_EXERCISE DETAILS:_ Every entry in the listing below has to be given again exactly.

_DATA UNDER STUDY:_
════════════════

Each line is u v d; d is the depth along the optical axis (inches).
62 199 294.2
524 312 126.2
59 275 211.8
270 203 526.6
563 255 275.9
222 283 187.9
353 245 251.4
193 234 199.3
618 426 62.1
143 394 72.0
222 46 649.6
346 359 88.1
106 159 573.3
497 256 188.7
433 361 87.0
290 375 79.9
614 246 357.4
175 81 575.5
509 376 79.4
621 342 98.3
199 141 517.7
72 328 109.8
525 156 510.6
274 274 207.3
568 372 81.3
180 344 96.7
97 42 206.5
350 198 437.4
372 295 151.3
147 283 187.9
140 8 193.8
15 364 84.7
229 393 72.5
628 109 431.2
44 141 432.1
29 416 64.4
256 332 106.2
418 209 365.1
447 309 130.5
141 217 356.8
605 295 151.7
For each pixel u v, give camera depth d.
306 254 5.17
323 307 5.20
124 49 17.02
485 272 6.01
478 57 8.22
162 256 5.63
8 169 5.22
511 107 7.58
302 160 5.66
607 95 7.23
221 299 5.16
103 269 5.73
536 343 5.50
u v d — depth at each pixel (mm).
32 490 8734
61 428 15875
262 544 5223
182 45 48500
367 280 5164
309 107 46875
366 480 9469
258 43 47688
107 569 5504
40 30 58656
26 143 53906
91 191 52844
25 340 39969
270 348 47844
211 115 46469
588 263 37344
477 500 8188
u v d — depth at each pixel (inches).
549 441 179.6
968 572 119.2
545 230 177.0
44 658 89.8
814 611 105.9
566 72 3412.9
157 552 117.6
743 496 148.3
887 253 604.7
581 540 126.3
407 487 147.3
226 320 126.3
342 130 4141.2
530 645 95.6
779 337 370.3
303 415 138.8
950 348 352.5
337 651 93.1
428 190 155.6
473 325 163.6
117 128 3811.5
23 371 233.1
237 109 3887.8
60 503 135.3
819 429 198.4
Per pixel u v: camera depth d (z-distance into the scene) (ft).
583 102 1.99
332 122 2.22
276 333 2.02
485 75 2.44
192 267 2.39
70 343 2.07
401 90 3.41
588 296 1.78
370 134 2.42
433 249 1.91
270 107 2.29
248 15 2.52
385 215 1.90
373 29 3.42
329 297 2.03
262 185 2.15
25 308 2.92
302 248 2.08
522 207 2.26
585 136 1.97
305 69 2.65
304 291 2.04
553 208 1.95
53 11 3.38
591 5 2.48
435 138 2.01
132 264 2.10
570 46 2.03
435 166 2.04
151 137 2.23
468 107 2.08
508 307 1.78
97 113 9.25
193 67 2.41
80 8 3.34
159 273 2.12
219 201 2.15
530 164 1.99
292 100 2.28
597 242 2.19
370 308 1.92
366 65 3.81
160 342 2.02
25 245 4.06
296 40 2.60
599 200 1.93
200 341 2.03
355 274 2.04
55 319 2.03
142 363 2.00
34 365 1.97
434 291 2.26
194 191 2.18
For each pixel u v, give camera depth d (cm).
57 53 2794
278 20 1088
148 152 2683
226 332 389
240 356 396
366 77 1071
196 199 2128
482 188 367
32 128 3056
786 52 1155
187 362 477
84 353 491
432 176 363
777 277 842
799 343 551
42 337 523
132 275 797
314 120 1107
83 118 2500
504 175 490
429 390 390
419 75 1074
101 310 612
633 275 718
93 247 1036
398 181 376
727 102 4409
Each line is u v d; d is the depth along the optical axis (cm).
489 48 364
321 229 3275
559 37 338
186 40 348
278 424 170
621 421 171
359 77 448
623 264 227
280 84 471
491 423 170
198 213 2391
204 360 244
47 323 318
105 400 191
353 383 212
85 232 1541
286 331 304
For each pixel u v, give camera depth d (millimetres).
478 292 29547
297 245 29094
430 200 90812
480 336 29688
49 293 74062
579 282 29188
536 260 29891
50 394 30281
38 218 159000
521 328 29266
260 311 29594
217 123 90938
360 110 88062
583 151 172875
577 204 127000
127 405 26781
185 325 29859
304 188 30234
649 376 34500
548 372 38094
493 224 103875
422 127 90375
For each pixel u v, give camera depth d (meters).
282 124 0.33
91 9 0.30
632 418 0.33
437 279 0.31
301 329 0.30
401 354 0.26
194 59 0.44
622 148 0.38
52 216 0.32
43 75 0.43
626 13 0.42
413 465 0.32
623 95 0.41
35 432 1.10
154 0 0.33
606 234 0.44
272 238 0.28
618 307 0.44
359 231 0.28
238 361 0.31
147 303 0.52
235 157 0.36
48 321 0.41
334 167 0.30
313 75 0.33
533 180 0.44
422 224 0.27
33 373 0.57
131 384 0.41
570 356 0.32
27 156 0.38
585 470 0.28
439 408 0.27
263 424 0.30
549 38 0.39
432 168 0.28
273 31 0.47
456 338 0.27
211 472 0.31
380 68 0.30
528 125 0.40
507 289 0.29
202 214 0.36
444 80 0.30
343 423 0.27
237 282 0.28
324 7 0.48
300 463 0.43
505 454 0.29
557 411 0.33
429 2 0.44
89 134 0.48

════════════════

_TASK SOLUTION:_
Each line is u v d; d is the depth along the optical axis (inches).
62 199 294.2
524 312 126.2
59 275 211.8
270 203 526.6
563 255 275.9
222 283 187.9
353 245 251.4
193 234 199.3
618 426 62.1
143 394 72.0
222 46 649.6
346 359 88.1
106 159 573.3
497 256 188.7
433 361 87.0
290 375 79.9
614 246 357.4
175 81 575.5
509 376 79.4
621 342 98.3
199 141 517.7
72 328 109.8
525 156 510.6
274 274 207.3
568 372 81.3
180 344 96.7
97 42 206.5
350 198 437.4
372 295 151.3
147 283 187.9
140 8 193.8
15 364 84.7
229 393 72.5
628 109 431.2
44 141 432.1
29 416 64.4
256 332 106.2
418 209 365.1
447 309 130.5
141 217 356.8
605 295 151.7
For each pixel u v, give camera depth d.
306 254 5.17
323 307 5.20
124 49 17.02
485 272 6.01
478 57 8.22
162 256 5.63
8 169 5.22
511 107 7.58
302 160 5.66
607 95 7.23
221 299 5.16
103 269 5.73
536 343 5.50
u v d — depth at each pixel (mm).
32 490 8734
61 428 15875
262 544 5223
182 45 48500
367 280 5164
309 107 46875
366 480 9469
258 43 47688
107 569 5504
40 30 58656
26 143 53906
91 191 52844
25 340 39969
270 348 47844
211 115 46469
588 263 37344
477 500 8188
u v d — depth at each pixel (inches).
549 441 179.6
968 572 119.2
545 230 177.0
44 658 89.8
814 611 105.9
566 72 3412.9
157 552 117.6
743 496 148.3
887 253 604.7
581 540 126.3
407 487 147.3
226 320 126.3
342 130 4141.2
530 645 95.6
779 337 370.3
303 415 138.8
950 348 352.5
337 651 93.1
428 190 155.6
473 325 163.6
117 128 3811.5
23 371 233.1
237 109 3887.8
60 503 135.3
819 429 198.4
Per pixel u v: camera depth d (z-distance into the scene) (ft).
583 102 1.99
332 122 2.22
276 333 2.02
485 75 2.44
192 267 2.39
70 343 2.07
401 90 3.41
588 296 1.78
370 134 2.42
433 249 1.91
270 107 2.29
248 15 2.52
385 215 1.90
373 29 3.42
329 297 2.03
262 185 2.15
25 308 2.92
302 248 2.08
522 207 2.26
585 136 1.97
305 69 2.65
304 291 2.04
553 208 1.95
53 11 3.38
591 5 2.48
435 138 2.01
132 264 2.10
570 46 2.03
435 166 2.04
151 137 2.23
468 107 2.08
508 307 1.78
97 113 9.25
193 67 2.41
80 8 3.34
159 273 2.12
219 201 2.15
530 164 1.99
292 100 2.28
597 242 2.19
370 308 1.92
366 65 3.81
160 342 2.02
25 245 4.06
296 40 2.60
599 200 1.93
200 341 2.03
355 274 2.04
55 319 2.03
142 363 2.00
34 365 1.97
434 291 2.26
194 191 2.18
For each pixel u v, give camera depth d (cm).
57 53 2794
278 20 1088
148 152 2683
226 332 389
240 356 396
366 77 1071
196 199 2128
482 188 367
32 128 3056
786 52 1155
187 362 477
84 353 491
432 176 363
777 277 842
799 343 551
42 337 523
132 275 797
314 120 1107
83 118 2500
504 175 490
429 390 390
419 75 1074
101 310 612
633 275 718
93 247 1036
398 181 376
727 102 4409
Each line is u v d; d is the depth along the optical axis (cm).
489 48 364
321 229 3275
559 37 338
186 40 348
278 424 170
621 421 171
359 77 448
623 264 227
280 84 471
491 423 170
198 213 2391
204 360 244
47 323 318
105 400 191
353 383 212
85 232 1541
286 331 304
For each pixel u v, give camera depth d (millimetres).
478 292 29547
297 245 29094
430 200 90812
480 336 29688
49 293 74062
579 282 29188
536 260 29891
50 394 30281
38 218 159000
521 328 29266
260 311 29594
217 123 90938
360 110 88062
583 151 172875
577 204 127000
127 405 26781
185 325 29859
304 188 30234
649 376 34500
548 372 38094
493 224 103875
422 127 90375
For each pixel u v, give camera depth d (meters).
282 124 0.33
91 9 0.30
632 418 0.33
437 279 0.31
301 329 0.30
401 354 0.26
194 59 0.44
622 148 0.38
52 216 0.32
43 75 0.43
626 13 0.42
413 465 0.32
623 95 0.41
35 432 1.10
154 0 0.33
606 234 0.44
272 238 0.28
618 307 0.44
359 231 0.28
238 361 0.31
147 303 0.52
235 157 0.36
48 321 0.41
334 167 0.30
313 75 0.33
533 180 0.44
422 224 0.27
33 373 0.57
131 384 0.41
570 356 0.32
27 156 0.38
585 470 0.28
439 408 0.27
263 424 0.30
549 38 0.39
432 168 0.28
273 31 0.47
456 338 0.27
211 472 0.31
380 68 0.30
528 125 0.40
507 289 0.29
202 214 0.36
444 80 0.30
343 423 0.27
237 282 0.28
324 7 0.48
300 463 0.43
505 454 0.29
557 411 0.33
429 2 0.44
89 134 0.48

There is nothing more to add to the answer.